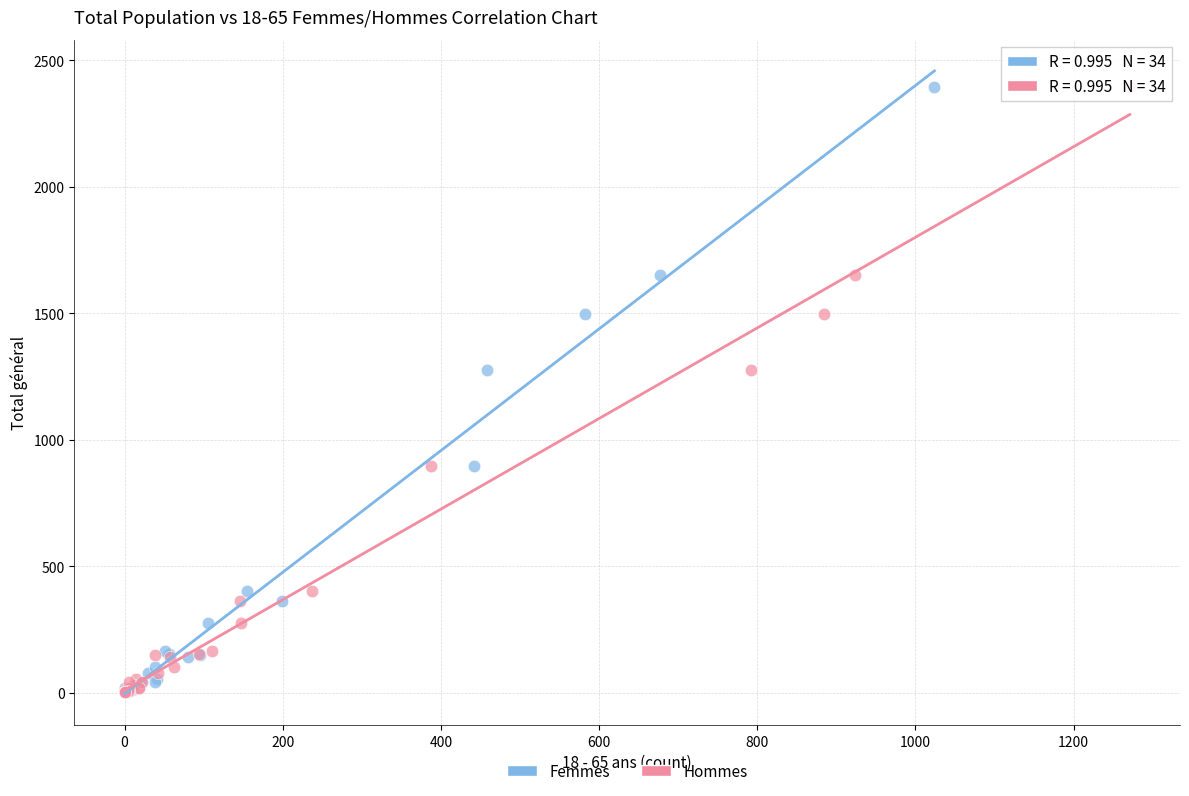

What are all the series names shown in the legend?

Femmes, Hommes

* * *

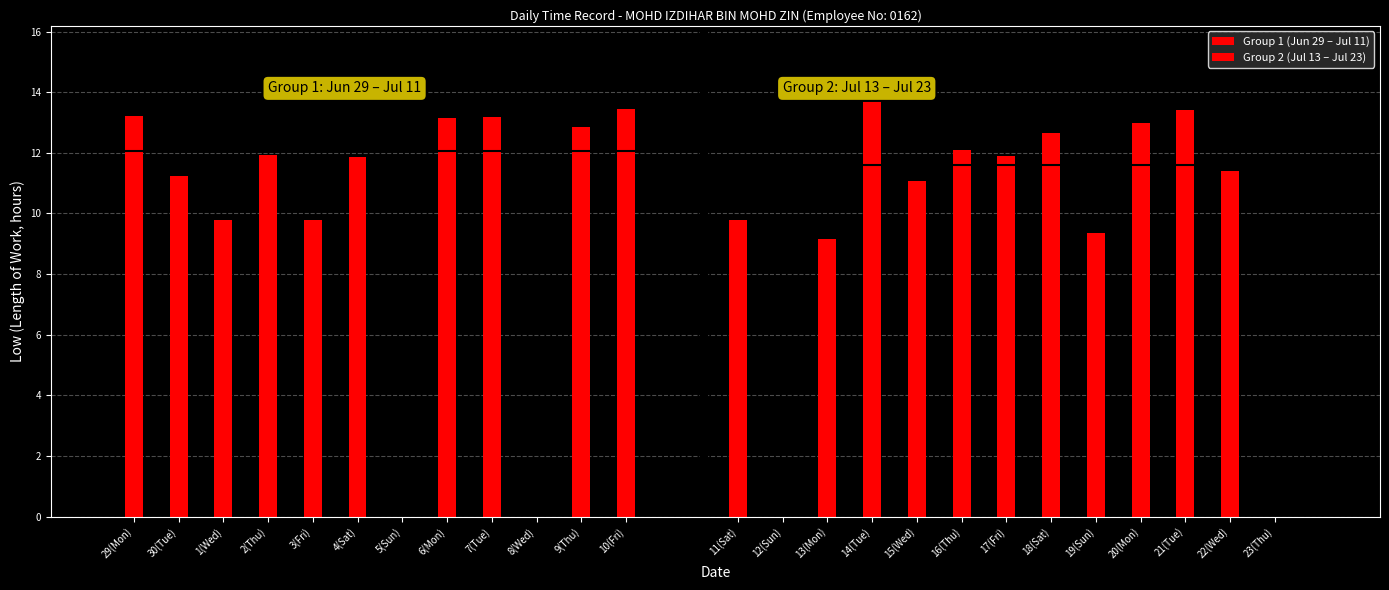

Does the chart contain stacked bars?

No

...

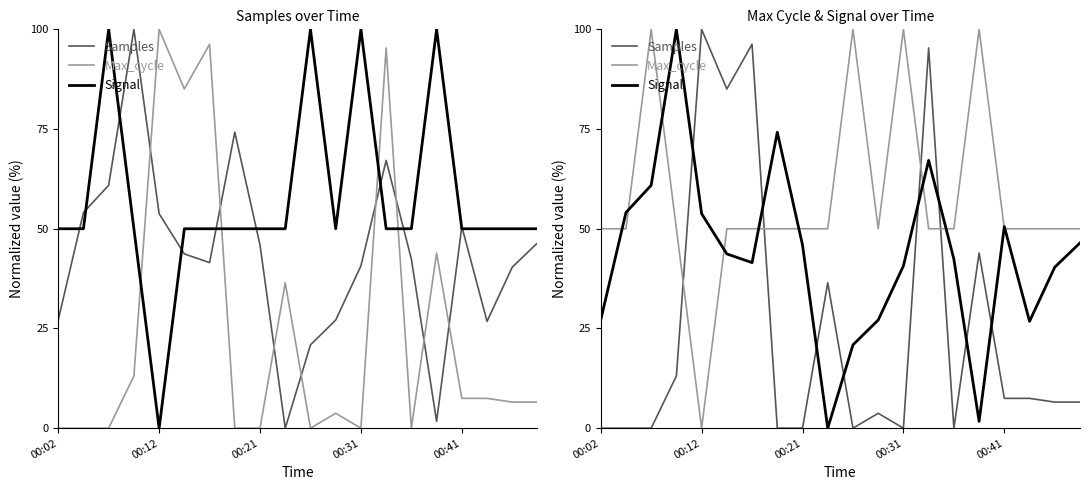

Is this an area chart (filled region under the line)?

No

▸ EXERCISE DESCRIPTION: Identify each line in the records above that contains the word "chart" and copy those lines.

▸ RESULT:
Does the chart contain stacked bars?
Is this an area chart (filled region under the line)?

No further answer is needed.